The peculiarity of surface sources is the large water surface that comes into contact with the sun's rays. On the one hand, this contributes to the self-purification of water, on the other hand, it serves the development of flora and fauna.

Despite the fact that surface waters can self-purify, this does not save them from mechanical impurities and pathogenic microflora, therefore, when water is collected, they undergo thorough purification with further disinfection.

Another type of water intake source is groundwater. The content of microorganisms in them is minimal. Spring and artesian water are best suited to supply the population. To determine their quality, experts analyze the hydrology of rock layers. Particular attention is paid to the sanitary condition of the territory in the area of ​​water intake, since this affects not only the quality of water here and now, but also the prospect of infection by harmful microorganisms in the future.

Artesian and spring water is superior to water from rivers and lakes; it is protected from bacteria contained in waste water, from exposure to sunlight and other factors that contribute to the development of unfavorable microflora.

Regulatory documents of water and sanitary legislation

Since water is the source of human life, its quality and sanitary condition are given serious attention, including at the legislative level. The main documents in this area are the Water Code and the Federal Law “On the Sanitary and Epidemiological Welfare of the Population.”

The Water Code contains rules for the use and protection of water bodies. Provides a classification of groundwater and surface waters, determines penalties for violation of water legislation, etc.

The Federal Law “On the Sanitary and Epidemiological Welfare of the Population” regulates the requirements for sources from which water can be used for drinking and housekeeping.

There are also state quality standards that determine suitability indicators and put forward requirements for water analysis methods:

GOST water quality standards

• GOST R 51232-98 Drinking water. General requirements for organization and methods of quality control.
• GOST 24902-81 Water for domestic and drinking purposes. General requirements for field methods of analysis.
• GOST 27064-86 Water quality. Terms and Definitions.
• GOST 17.1.1.04-80 Classification of groundwater according to water use purposes.

SNiPs and water requirements

Building codes and regulations (SNiP) contain rules for organizing the internal water supply and sewerage systems of buildings, regulate the installation of water supply, heating systems, etc.

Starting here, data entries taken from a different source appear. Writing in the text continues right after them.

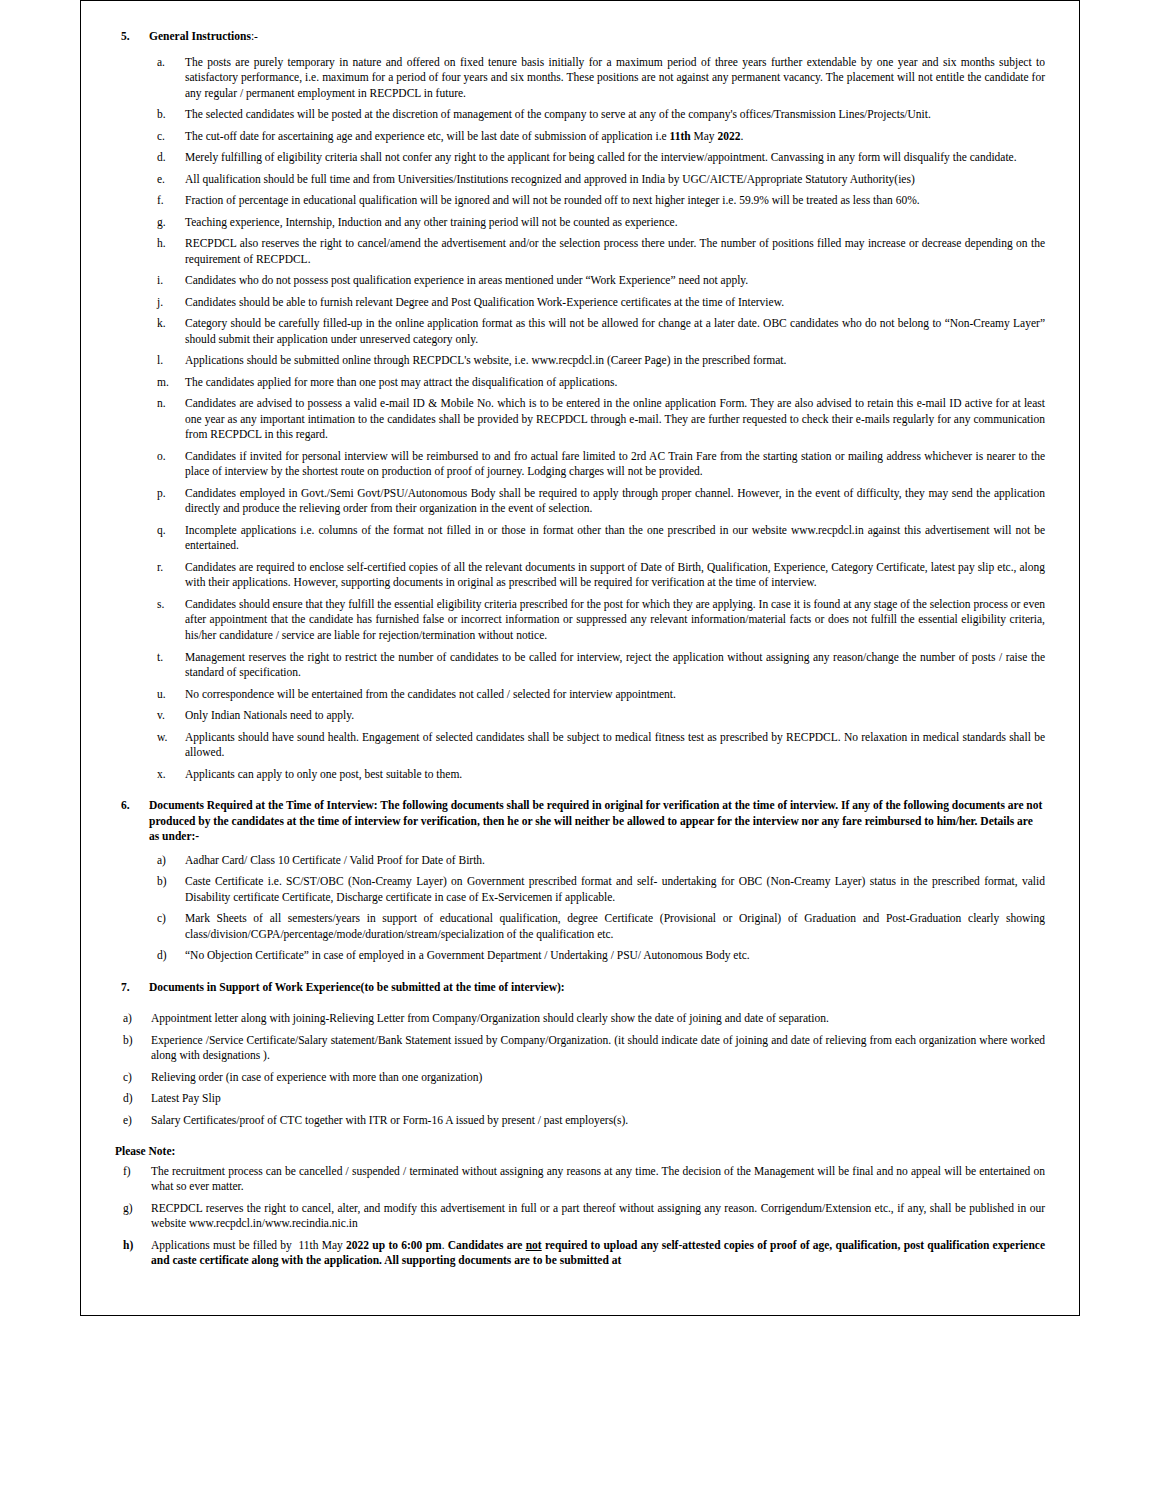General Instructions:-
The posts are purely temporary in nature and offered on fixed tenure basis initially for a maximum period of three years further extendable by one year and six months subject to satisfactory performance, i.e. maximum for a period of four years and six months. These positions are not against any permanent vacancy. The placement will not entitle the candidate for any regular / permanent employment in RECPDCL in future.
The selected candidates will be posted at the discretion of management of the company to serve at any of the company's offices/Transmission Lines/Projects/Unit.
The cut-off date for ascertaining age and experience etc, will be last date of submission of application i.e 11th May 2022.
Merely fulfilling of eligibility criteria shall not confer any right to the applicant for being called for the interview/appointment. Canvassing in any form will disqualify the candidate.
All qualification should be full time and from Universities/Institutions recognized and approved in India by UGC/AICTE/Appropriate Statutory Authority(ies)
Fraction of percentage in educational qualification will be ignored and will not be rounded off to next higher integer i.e. 59.9% will be treated as less than 60%.
Teaching experience, Internship, Induction and any other training period will not be counted as experience.
RECPDCL also reserves the right to cancel/amend the advertisement and/or the selection process there under. The number of positions filled may increase or decrease depending on the requirement of RECPDCL.
Candidates who do not possess post qualification experience in areas mentioned under “Work Experience” need not apply.
Candidates should be able to furnish relevant Degree and Post Qualification Work-Experience certificates at the time of Interview.
Category should be carefully filled-up in the online application format as this will not be allowed for change at a later date. OBC candidates who do not belong to “Non-Creamy Layer” should submit their application under unreserved category only.
Applications should be submitted online through RECPDCL's website, i.e. www.recpdcl.in (Career Page) in the prescribed format.
The candidates applied for more than one post may attract the disqualification of applications.
Candidates are advised to possess a valid e-mail ID & Mobile No. which is to be entered in the online application Form. They are also advised to retain this e-mail ID active for at least one year as any important intimation to the candidates shall be provided by RECPDCL through e-mail. They are further requested to check their e-mails regularly for any communication from RECPDCL in this regard.
Candidates if invited for personal interview will be reimbursed to and fro actual fare limited to 2rd AC Train Fare from the starting station or mailing address whichever is nearer to the place of interview by the shortest route on production of proof of journey. Lodging charges will not be provided.
Candidates employed in Govt./Semi Govt/PSU/Autonomous Body shall be required to apply through proper channel. However, in the event of difficulty, they may send the application directly and produce the relieving order from their organization in the event of selection.
Incomplete applications i.e. columns of the format not filled in or those in format other than the one prescribed in our website www.recpdcl.in against this advertisement will not be entertained.
Candidates are required to enclose self-certified copies of all the relevant documents in support of Date of Birth, Qualification, Experience, Category Certificate, latest pay slip etc., along with their applications. However, supporting documents in original as prescribed will be required for verification at the time of interview.
Candidates should ensure that they fulfill the essential eligibility criteria prescribed for the post for which they are applying. In case it is found at any stage of the selection process or even after appointment that the candidate has furnished false or incorrect information or suppressed any relevant information/material facts or does not fulfill the essential eligibility criteria, his/her candidature / service are liable for rejection/termination without notice.
Management reserves the right to restrict the number of candidates to be called for interview, reject the application without assigning any reason/change the number of posts / raise the standard of specification.
No correspondence will be entertained from the candidates not called / selected for interview appointment.
Only Indian Nationals need to apply.
Applicants should have sound health. Engagement of selected candidates shall be subject to medical fitness test as prescribed by RECPDCL. No relaxation in medical standards shall be allowed.
Applicants can apply to only one post, best suitable to them.
Documents Required at the Time of Interview: The following documents shall be required in original for verification at the time of interview. If any of the following documents are not produced by the candidates at the time of interview for verification, then he or she will neither be allowed to appear for the interview nor any fare reimbursed to him/her. Details are as under:-
Aadhar Card/ Class 10 Certificate / Valid Proof for Date of Birth.
Caste Certificate i.e. SC/ST/OBC (Non-Creamy Layer) on Government prescribed format and self- undertaking for OBC (Non-Creamy Layer) status in the prescribed format, valid Disability certificate Certificate, Discharge certificate in case of Ex-Servicemen if applicable.
Mark Sheets of all semesters/years in support of educational qualification, degree Certificate (Provisional or Original) of Graduation and Post-Graduation clearly showing class/division/CGPA/percentage/mode/duration/stream/specialization of the qualification etc.
“No Objection Certificate” in case of employed in a Government Department / Undertaking / PSU/ Autonomous Body etc.
Documents in Support of Work Experience(to be submitted at the time of interview):
Appointment letter along with joining-Relieving Letter from Company/Organization should clearly show the date of joining and date of separation.
Experience /Service Certificate/Salary statement/Bank Statement issued by Company/Organization. (it should indicate date of joining and date of relieving from each organization where worked along with designations ).
Relieving order (in case of experience with more than one organization)
Latest Pay Slip
Salary Certificates/proof of CTC together with ITR or Form-16 A issued by present / past employers(s).
Please Note:
The recruitment process can be cancelled / suspended / terminated without assigning any reasons at any time. The decision of the Management will be final and no appeal will be entertained on what so ever matter.
RECPDCL reserves the right to cancel, alter, and modify this advertisement in full or a part thereof without assigning any reason. Corrigendum/Extension etc., if any, shall be published in our website www.recpdcl.in/www.recindia.nic.in
Applications must be filled by 11th May 2022 up to 6:00 pm. Candidates are not required to upload any self-attested copies of proof of age, qualification, post qualification experience and caste certificate along with the application. All supporting documents are to be submitted at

• SNiP 2.04.01-85 Internal water supply and sewerage of buildings.
• SNiP 3.05.01-85 Internal sanitary systems.
• SNiP 3.05.04-85 External networks and structures of water supply and sewerage.

Sanitary standards for water supply

In the sanitary and epidemiological rules and regulations (SanPiN) you can find what requirements exist for the quality of water both from the central water supply and water from wells and boreholes.

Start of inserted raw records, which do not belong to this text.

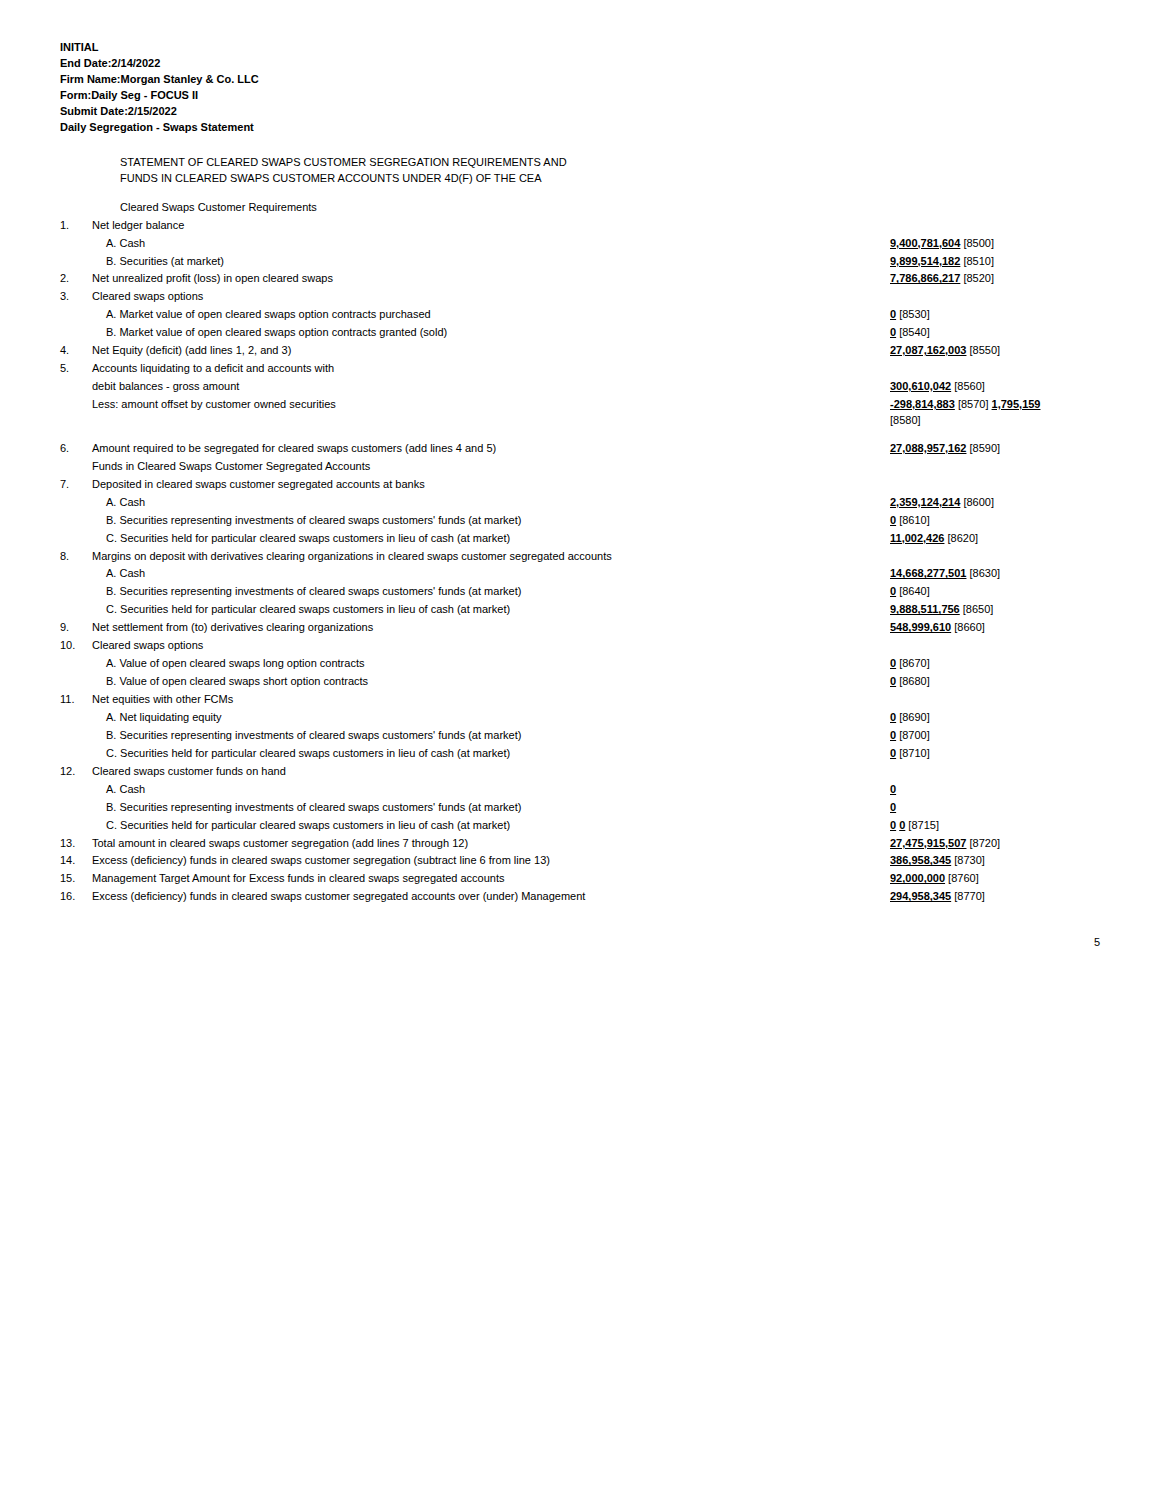INITIAL
End Date:2/14/2022
Firm Name:Morgan Stanley & Co. LLC
Form:Daily Seg - FOCUS II
Submit Date:2/15/2022
Daily Segregation - Swaps Statement
STATEMENT OF CLEARED SWAPS CUSTOMER SEGREGATION REQUIREMENTS AND
FUNDS IN CLEARED SWAPS CUSTOMER ACCOUNTS UNDER 4D(F) OF THE CEA
Cleared Swaps Customer Requirements
| 1. | Net ledger balance |
| | A. Cash | 9,400,781,604 [8500] |
| | B. Securities (at market) | 9,899,514,182 [8510] |
| 2. | Net unrealized profit (loss) in open cleared swaps | 7,786,866,217 [8520] |
| 3. | Cleared swaps options | |
| | A. Market value of open cleared swaps option contracts purchased | 0 [8530] |
| | B. Market value of open cleared swaps option contracts granted (sold) | 0 [8540] |
| 4. | Net Equity (deficit) (add lines 1, 2, and 3) | 27,087,162,003 [8550] |
| 5. | Accounts liquidating to a deficit and accounts with | |
| | debit balances - gross amount | 300,610,042 [8560] |
| | Less: amount offset by customer owned securities | -298,814,883 [8570] 1,795,159 [8580] |
| 6. | Amount required to be segregated for cleared swaps customers (add lines 4 and 5) | 27,088,957,162 [8590] |
| | Funds in Cleared Swaps Customer Segregated Accounts | |
| 7. | Deposited in cleared swaps customer segregated accounts at banks | |
| | A. Cash | 2,359,124,214 [8600] |
| | B. Securities representing investments of cleared swaps customers' funds (at market) | 0 [8610] |
| | C. Securities held for particular cleared swaps customers in lieu of cash (at market) | 11,002,426 [8620] |
| 8. | Margins on deposit with derivatives clearing organizations in cleared swaps customer segregated accounts | |
| | A. Cash | 14,668,277,501 [8630] |
| | B. Securities representing investments of cleared swaps customers' funds (at market) | 0 [8640] |
| | C. Securities held for particular cleared swaps customers in lieu of cash (at market) | 9,888,511,756 [8650] |
| 9. | Net settlement from (to) derivatives clearing organizations | 548,999,610 [8660] |
| 10. | Cleared swaps options | |
| | A. Value of open cleared swaps long option contracts | 0 [8670] |
| | B. Value of open cleared swaps short option contracts | 0 [8680] |
| 11. | Net equities with other FCMs | |
| | A. Net liquidating equity | 0 [8690] |
| | B. Securities representing investments of cleared swaps customers' funds (at market) | 0 [8700] |
| | C. Securities held for particular cleared swaps customers in lieu of cash (at market) | 0 [8710] |
| 12. | Cleared swaps customer funds on hand | |
| | A. Cash | 0 |
| | B. Securities representing investments of cleared swaps customers' funds (at market) | 0 |
| | C. Securities held for particular cleared swaps customers in lieu of cash (at market) | 0 0 [8715] |
| 13. | Total amount in cleared swaps customer segregation (add lines 7 through 12) | 27,475,915,507 [8720] |
| 14. | Excess (deficiency) funds in cleared swaps customer segregation (subtract line 6 from line 13) | 386,958,345 [8730] |
| 15. | Management Target Amount for Excess funds in cleared swaps segregated accounts | 92,000,000 [8760] |
| 16. | Excess (deficiency) funds in cleared swaps customer segregated accounts over (under) Management | 294,958,345 [8770] |
5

• SanPiN 2.1.4.559-96 “Drinking water. Hygienic requirements for water quality of centralized drinking water supply systems. Quality control."
• SanPiN 4630-88 “MPC and TAC of harmful substances in water of water bodies for domestic, drinking and cultural water use”
• SanPiN 2.1.4.544-96 Requirements for water quality of non-centralized water supply. Sanitary protection of sources.
• SanPiN 2.2.1/2.1.1.984-00 Sanitary protection zones and sanitary classification of enterprises, structures and other objects.